VISITA À UHE LAJEADO

Durante a programação, também houve uma visita à Usina Hidrelétrica de Lajeado, localizada no Rio Tocantins, no Estado do Tocantins, entre os municípios de Miracema e Lajeado, cerca de 60 km da capital, Palmas.

A concessionária responsável pela implantação e operação da Usina Hidrelétrica Luís Eduardo Magalhães, mais conhecida como UHE Lajeado, é a Investco S/A. A composição acionária da empresa é dominada pela EDP South América, com 73% das ações, seguida pela CEB com 20% e CPFL com 7%. A Investco detém a concessão da usina até 2035.

A UHE Lajeado opera a fio d’água e conta com 5 unidades geradoras, cada uma com 180,5 MW de capacidade, totalizando uma capacidade instalada de 902,5 MW. Com isso, a usina tem capacidade para gerar aproximadamente 4.600.000 megawatts-hora por ano, dependendo da disponibilidade média de água no Rio Tocantins.

Durante sua visita à usina, Thereza Christina compartilhou suas considerações sobre a experiência, destacando aspectos importantes como a questão da outorga, o funcionamento da escada de peixes e a impressionante beleza do lago. “Três pontos chamaram minha atenção.

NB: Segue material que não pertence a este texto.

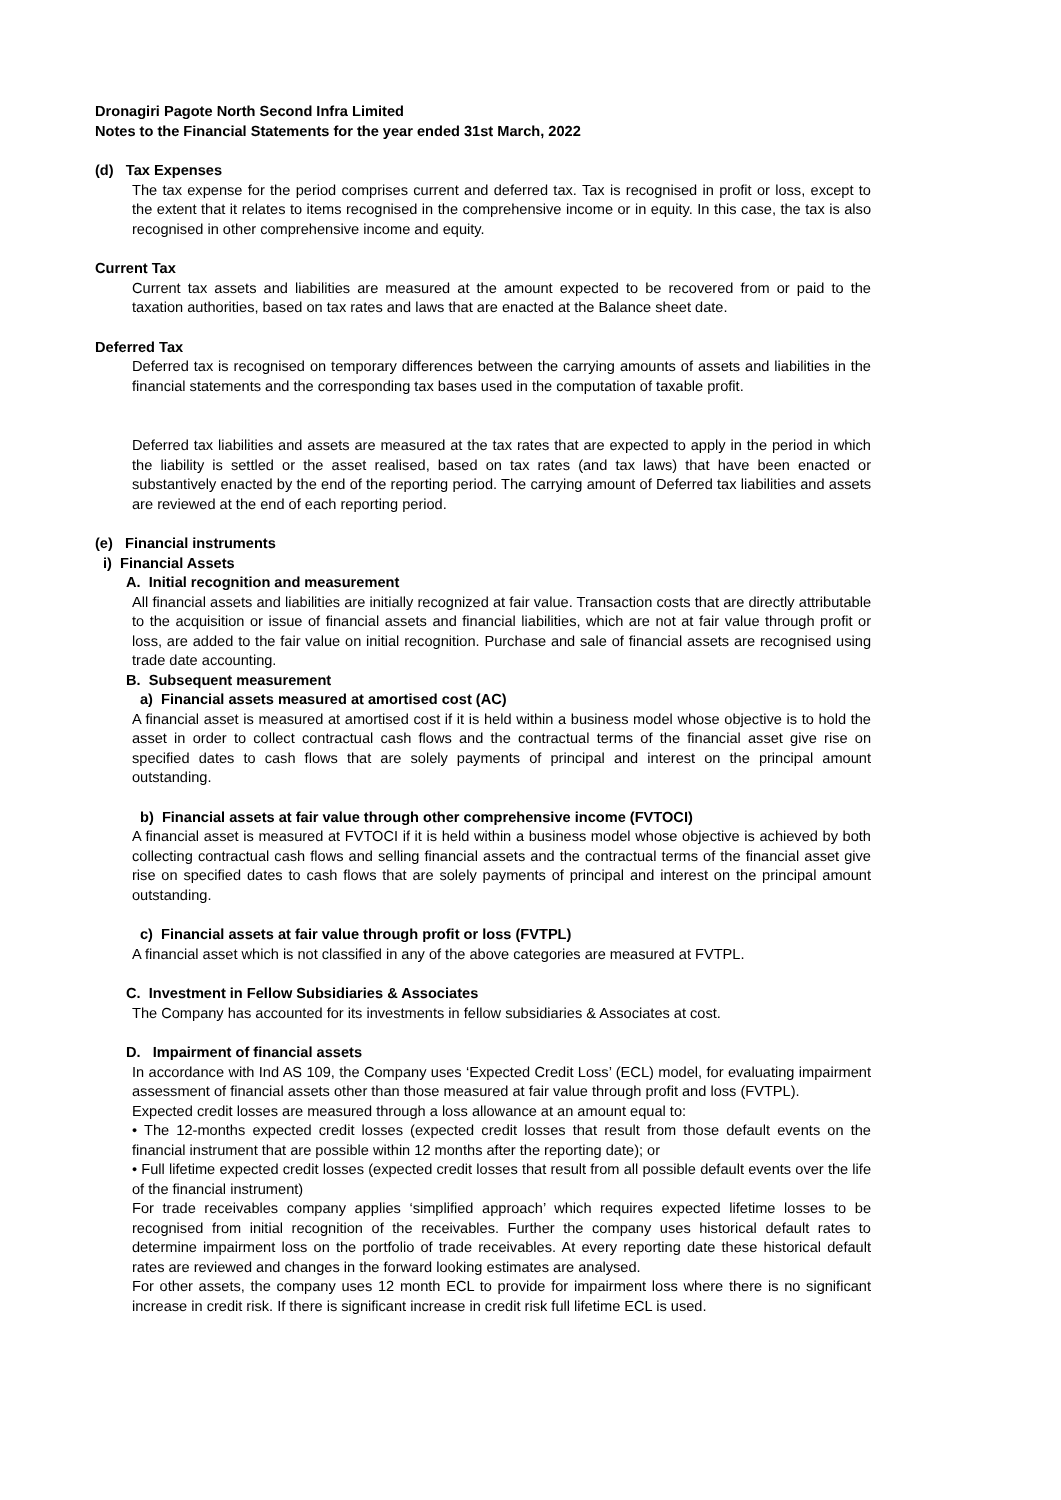Dronagiri Pagote North Second Infra Limited
Notes to the Financial Statements for the year ended 31st March, 2022
(d) Tax Expenses
The tax expense for the period comprises current and deferred tax. Tax is recognised in profit or loss, except to the extent that it relates to items recognised in the comprehensive income or in equity. In this case, the tax is also recognised in other comprehensive income and equity.
Current Tax
Current tax assets and liabilities are measured at the amount expected to be recovered from or paid to the taxation authorities, based on tax rates and laws that are enacted at the Balance sheet date.
Deferred Tax
Deferred tax is recognised on temporary differences between the carrying amounts of assets and liabilities in the financial statements and the corresponding tax bases used in the computation of taxable profit.
Deferred tax liabilities and assets are measured at the tax rates that are expected to apply in the period in which the liability is settled or the asset realised, based on tax rates (and tax laws) that have been enacted or substantively enacted by the end of the reporting period. The carrying amount of Deferred tax liabilities and assets are reviewed at the end of each reporting period.
(e) Financial instruments
i) Financial Assets
A. Initial recognition and measurement
All financial assets and liabilities are initially recognized at fair value. Transaction costs that are directly attributable to the acquisition or issue of financial assets and financial liabilities, which are not at fair value through profit or loss, are added to the fair value on initial recognition. Purchase and sale of financial assets are recognised using trade date accounting.
B. Subsequent measurement
a) Financial assets measured at amortised cost (AC)
A financial asset is measured at amortised cost if it is held within a business model whose objective is to hold the asset in order to collect contractual cash flows and the contractual terms of the financial asset give rise on specified dates to cash flows that are solely payments of principal and interest on the principal amount outstanding.
b) Financial assets at fair value through other comprehensive income (FVTOCI)
A financial asset is measured at FVTOCI if it is held within a business model whose objective is achieved by both collecting contractual cash flows and selling financial assets and the contractual terms of the financial asset give rise on specified dates to cash flows that are solely payments of principal and interest on the principal amount outstanding.
c) Financial assets at fair value through profit or loss (FVTPL)
A financial asset which is not classified in any of the above categories are measured at FVTPL.
C. Investment in Fellow Subsidiaries & Associates
The Company has accounted for its investments in fellow subsidiaries & Associates at cost.
D. Impairment of financial assets
In accordance with Ind AS 109, the Company uses ‘Expected Credit Loss’ (ECL) model, for evaluating impairment assessment of financial assets other than those measured at fair value through profit and loss (FVTPL).
Expected credit losses are measured through a loss allowance at an amount equal to:
• The 12-months expected credit losses (expected credit losses that result from those default events on the financial instrument that are possible within 12 months after the reporting date); or
• Full lifetime expected credit losses (expected credit losses that result from all possible default events over the life of the financial instrument)
For trade receivables company applies ‘simplified approach’ which requires expected lifetime losses to be recognised from initial recognition of the receivables. Further the company uses historical default rates to determine impairment loss on the portfolio of trade receivables. At every reporting date these historical default rates are reviewed and changes in the forward looking estimates are analysed.
For other assets, the company uses 12 month ECL to provide for impairment loss where there is no significant increase in credit risk. If there is significant increase in credit risk full lifetime ECL is used.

O primeiro é que a UHE não possui outorga. O segundo se refere à escada de peixe, um mecanismo crucial para monitorar a transposição de peixes – um dos maiores desafios em empreendimentos hidrelétricos – que, no entanto, encontra-se fechada. Após quatro anos de estudos, concluiu-se que o mecanismo não estava cumprindo a sua função. Confesso que gostaria de ter recebido mais informações sobre esses dois pontos. Por fim, o que realmente me impressionou foi a beleza do rio, especialmente a cor da água,” afirmou.

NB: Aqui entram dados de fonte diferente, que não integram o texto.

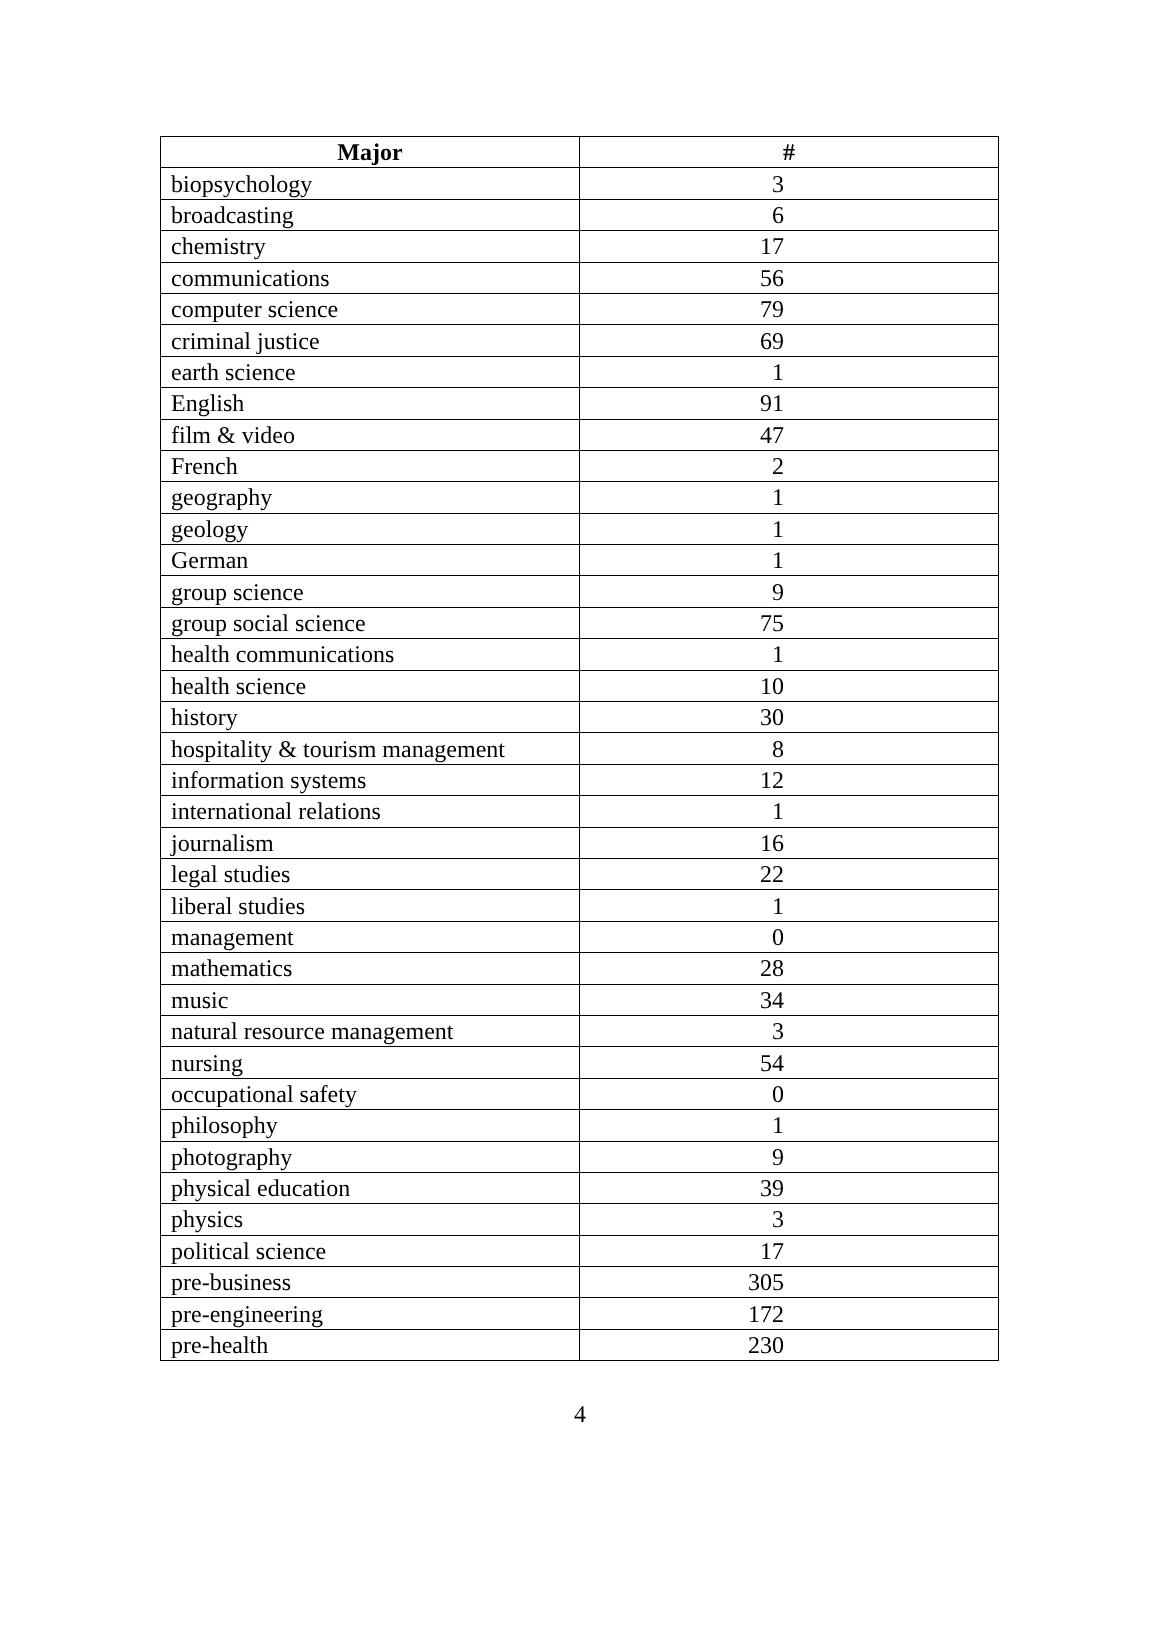| Major | # |
| --- | --- |
| biopsychology | 3 |
| broadcasting | 6 |
| chemistry | 17 |
| communications | 56 |
| computer science | 79 |
| criminal justice | 69 |
| earth science | 1 |
| English | 91 |
| film & video | 47 |
| French | 2 |
| geography | 1 |
| geology | 1 |
| German | 1 |
| group science | 9 |
| group social science | 75 |
| health communications | 1 |
| health science | 10 |
| history | 30 |
| hospitality & tourism management | 8 |
| information systems | 12 |
| international relations | 1 |
| journalism | 16 |
| legal studies | 22 |
| liberal studies | 1 |
| management | 0 |
| mathematics | 28 |
| music | 34 |
| natural resource management | 3 |
| nursing | 54 |
| occupational safety | 0 |
| philosophy | 1 |
| photography | 9 |
| physical education | 39 |
| physics | 3 |
| political science | 17 |
| pre-business | 305 |
| pre-engineering | 172 |
| pre-health | 230 |
4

DESAFIOS E CAMINHOS PARA O FUTURO

O 1º Encontro Regional de Comitês de Bacias Hidrográficas do Norte evidenciou o esforço dos comitês da região na busca por soluções integradas para a gestão das águas, ao mesmo tempo em que expôs os desafios da participação social. Isso ressalta a necessidade de maior inclusão da sociedade civil nos processos decisórios para garantir uma gestão hídrica mais justa e eficaz. Além disso, é essencial fortalecer as políticas públicas de preservação e gestão dos recursos hídricos, considerando as mudanças climáticas e os desafios globais emergentes.